# Passage provided:
- Directed by: Jeff Burr
- Screenplay by: Benjamin Carr
- Produced by: Charles Band Harlan Freedman Kirk Edward Hansen
- Starring: John Patrick White Taylor Locke Lauren Summers Jim Metzler Belinda Montgomery Gabriel Spahiu Jimmy Herman
- Cinematography: Viorel Sergovici
- Edited by: Barrett Taylor
- Music by: Dennis Smith
- Production companies: Canarom Productions The Kushner-Locke Company Castel Film Romania
- Distributed by: Full Moon Entertainment
- Release date: February 16, 1999;
- Running time: 95 minutes
- Countries: Canada United States Romania
- Language: English
- Budget: $800,000

= Phantom Town =

Phantom Town (later released in 2013 as Spooky Town on DVD) is a 1999 Canadian-American-Romanian horror fantasy Western film directed by Jeff Burr with the screenplay by Benjamin Carr. The film starred John Patrick White, Taylor Locke, Lauren Summers, Jim Metzler, Belinda Montgomery, and Gabriel Spahiu. The film focuses on Mike, a sixteen-year-old boy, and his two younger siblings as they search for their missing parents in the mysterious town of Long Hand, which according to maps does not exist at all.

# Given data:
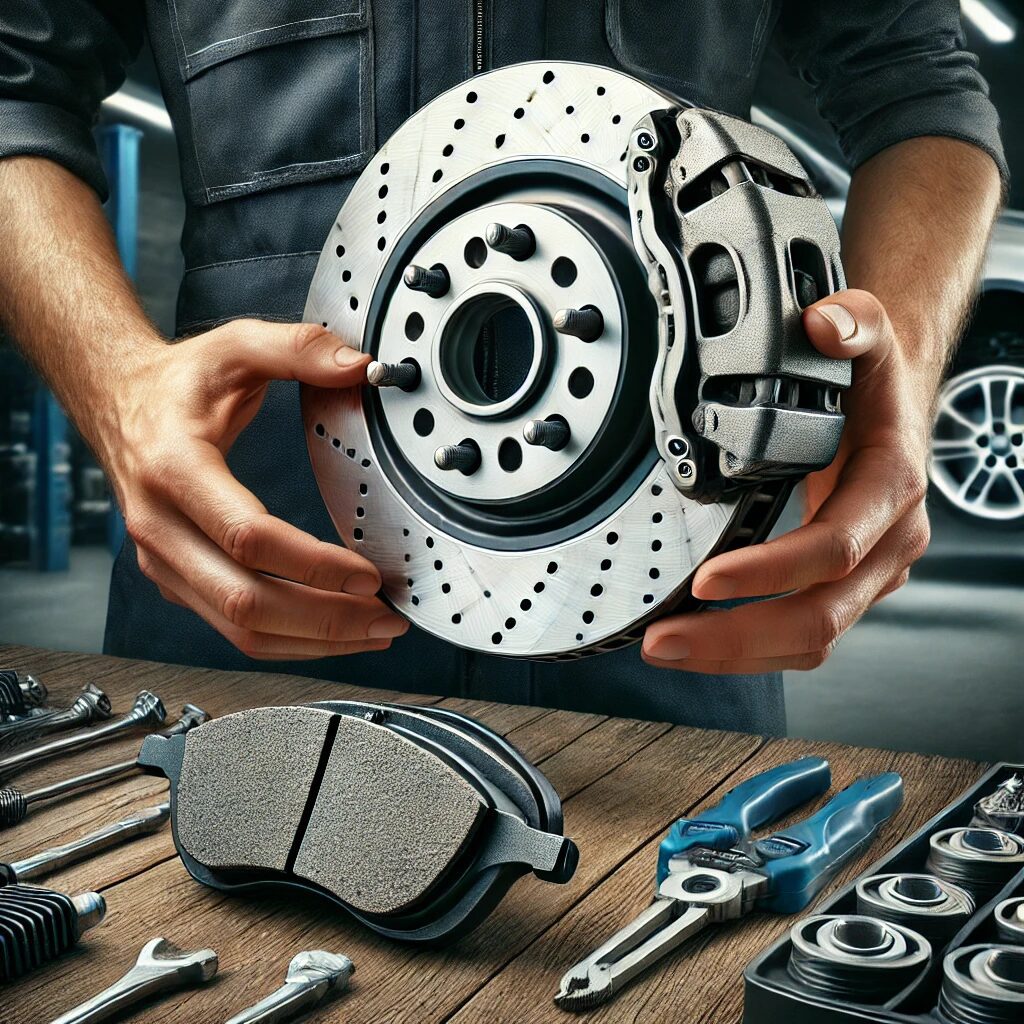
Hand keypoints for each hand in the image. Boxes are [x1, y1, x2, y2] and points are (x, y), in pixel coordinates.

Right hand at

# Task list:
• a. Rename "Long Hand" to "Lost Hand" in the Phantom Town film summary, and write out the part between "Phantom Town (later" and "exist at all.", inclusive.
• b. According to the Phantom Town film summary, who wrote the music for the film?
• c. Proceed with the Phantom Town film summary, picking up after its final sentence.

# Outputs by task:
• a.
Phantom Town (later released in 2013 as Spooky Town on DVD) is a 1999 Canadian-American-Romanian horror fantasy Western film directed by Jeff Burr with the screenplay by Benjamin Carr. The film starred John Patrick White, Taylor Locke, Lauren Summers, Jim Metzler, Belinda Montgomery, and Gabriel Spahiu. The film focuses on Mike, a sixteen-year-old boy, and his two younger siblings as they search for their missing parents in the mysterious town of Lost Hand, which according to maps does not exist at all.

• b. Dennis Smith

• c.
The film had a runtime of 95 minutes. Phantom Town had an estimated budget of $800,000. The film was filmed at Castel Film Studios in Bucharest, Romania and was released to VHS and DVD on February 16, 1999.

== Plot ==
Three children go on a search to find their parents who mysteriously disappeared after entering a town called Long Hand that isn't found on any map. The children check in at the town's hotel and begin to notice that the residents of Long Hand behave strangely, repeating the same actions over and over. Further exploration of the town leads the children to discover that the town is inhabited by body snatchers, and they could be the next victims. The children eventually find their parents in catacombs located underneath the town, and manage to leave the town with their parents after killing the monster that runs the town. In the end, Mike throws a party and the children discover that their parents had been transformed just like the other residents of Long Hand.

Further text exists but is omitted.